[Recorded data]
Segment Open

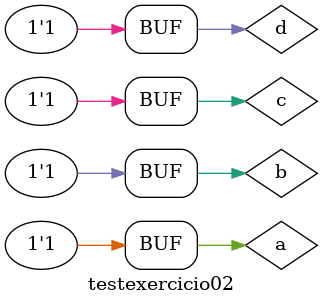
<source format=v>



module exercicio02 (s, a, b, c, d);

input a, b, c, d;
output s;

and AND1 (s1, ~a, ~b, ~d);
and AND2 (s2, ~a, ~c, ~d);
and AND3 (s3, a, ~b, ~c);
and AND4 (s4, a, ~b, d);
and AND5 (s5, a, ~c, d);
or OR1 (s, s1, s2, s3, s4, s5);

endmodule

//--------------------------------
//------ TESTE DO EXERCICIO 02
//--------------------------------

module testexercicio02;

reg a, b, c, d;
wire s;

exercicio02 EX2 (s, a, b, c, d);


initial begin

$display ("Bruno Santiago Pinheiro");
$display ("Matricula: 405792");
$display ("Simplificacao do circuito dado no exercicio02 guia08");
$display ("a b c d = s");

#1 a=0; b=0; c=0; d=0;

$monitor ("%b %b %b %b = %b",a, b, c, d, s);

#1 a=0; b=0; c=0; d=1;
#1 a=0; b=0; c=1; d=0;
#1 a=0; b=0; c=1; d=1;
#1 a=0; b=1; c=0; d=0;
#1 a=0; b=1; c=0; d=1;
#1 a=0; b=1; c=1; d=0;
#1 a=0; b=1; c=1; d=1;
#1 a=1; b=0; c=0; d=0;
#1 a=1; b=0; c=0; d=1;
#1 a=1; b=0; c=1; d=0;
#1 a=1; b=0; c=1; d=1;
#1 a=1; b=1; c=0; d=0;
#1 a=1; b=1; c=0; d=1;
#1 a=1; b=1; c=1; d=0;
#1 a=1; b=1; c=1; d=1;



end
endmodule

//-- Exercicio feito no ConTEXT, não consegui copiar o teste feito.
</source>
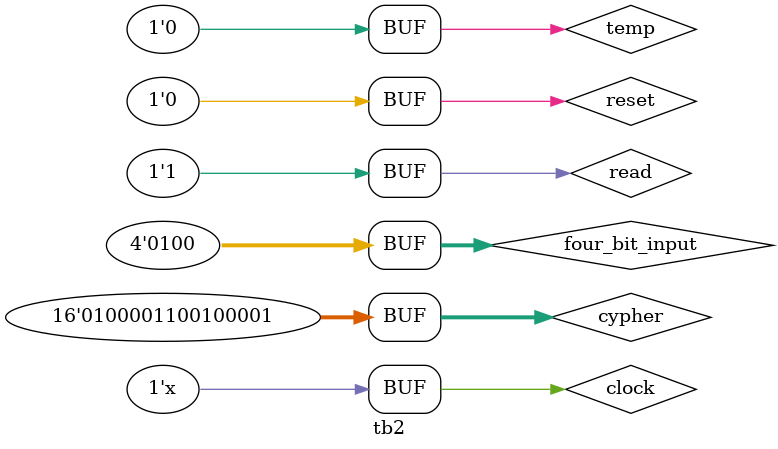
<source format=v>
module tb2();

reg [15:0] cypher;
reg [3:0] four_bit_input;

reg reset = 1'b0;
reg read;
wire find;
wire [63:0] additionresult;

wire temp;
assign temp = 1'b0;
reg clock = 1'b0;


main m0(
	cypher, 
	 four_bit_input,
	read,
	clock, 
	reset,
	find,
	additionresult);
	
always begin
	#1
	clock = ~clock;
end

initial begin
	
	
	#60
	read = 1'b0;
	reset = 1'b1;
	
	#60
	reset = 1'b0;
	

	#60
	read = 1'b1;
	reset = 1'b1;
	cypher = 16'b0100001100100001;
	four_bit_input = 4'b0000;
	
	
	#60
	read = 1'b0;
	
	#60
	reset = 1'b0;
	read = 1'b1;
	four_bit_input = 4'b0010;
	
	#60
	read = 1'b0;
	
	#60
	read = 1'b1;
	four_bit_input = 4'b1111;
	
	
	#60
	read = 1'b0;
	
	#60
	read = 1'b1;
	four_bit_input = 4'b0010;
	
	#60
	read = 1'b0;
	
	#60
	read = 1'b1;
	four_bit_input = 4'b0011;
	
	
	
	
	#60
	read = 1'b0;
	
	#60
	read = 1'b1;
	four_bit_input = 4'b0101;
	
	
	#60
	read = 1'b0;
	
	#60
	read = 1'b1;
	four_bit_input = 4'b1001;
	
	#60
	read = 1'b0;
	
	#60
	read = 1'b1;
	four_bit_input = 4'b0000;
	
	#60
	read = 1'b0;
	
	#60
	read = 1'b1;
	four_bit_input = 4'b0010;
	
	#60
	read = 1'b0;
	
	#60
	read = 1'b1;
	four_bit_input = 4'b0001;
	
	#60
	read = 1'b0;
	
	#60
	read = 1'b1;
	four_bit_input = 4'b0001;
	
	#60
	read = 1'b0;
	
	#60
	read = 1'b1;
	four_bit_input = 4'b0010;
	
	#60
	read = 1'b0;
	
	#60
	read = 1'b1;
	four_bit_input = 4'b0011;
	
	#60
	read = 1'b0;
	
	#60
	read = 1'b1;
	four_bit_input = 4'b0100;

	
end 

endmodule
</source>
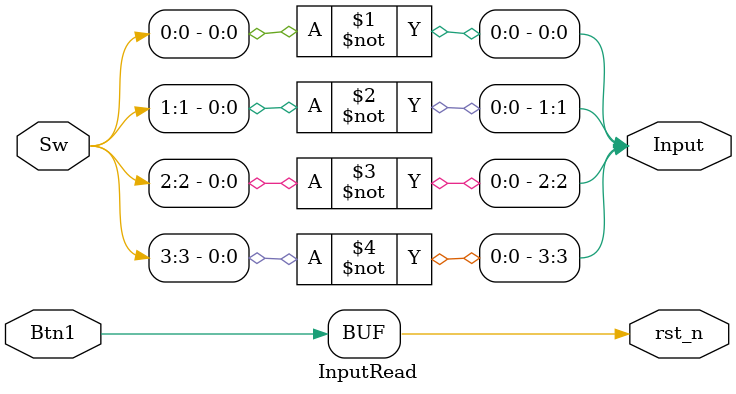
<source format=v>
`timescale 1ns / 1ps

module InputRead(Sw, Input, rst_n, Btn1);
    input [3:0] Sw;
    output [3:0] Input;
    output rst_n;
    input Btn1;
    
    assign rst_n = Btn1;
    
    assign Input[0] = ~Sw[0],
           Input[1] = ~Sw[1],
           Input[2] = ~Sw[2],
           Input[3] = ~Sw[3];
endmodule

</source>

Segment Closed

Scan the records for the string "wire". Copy each line in which it appears.

- **RESULT FOR THIS EXERCISE**
wire s;
wire find;
wire [63:0] additionresult;
wire temp;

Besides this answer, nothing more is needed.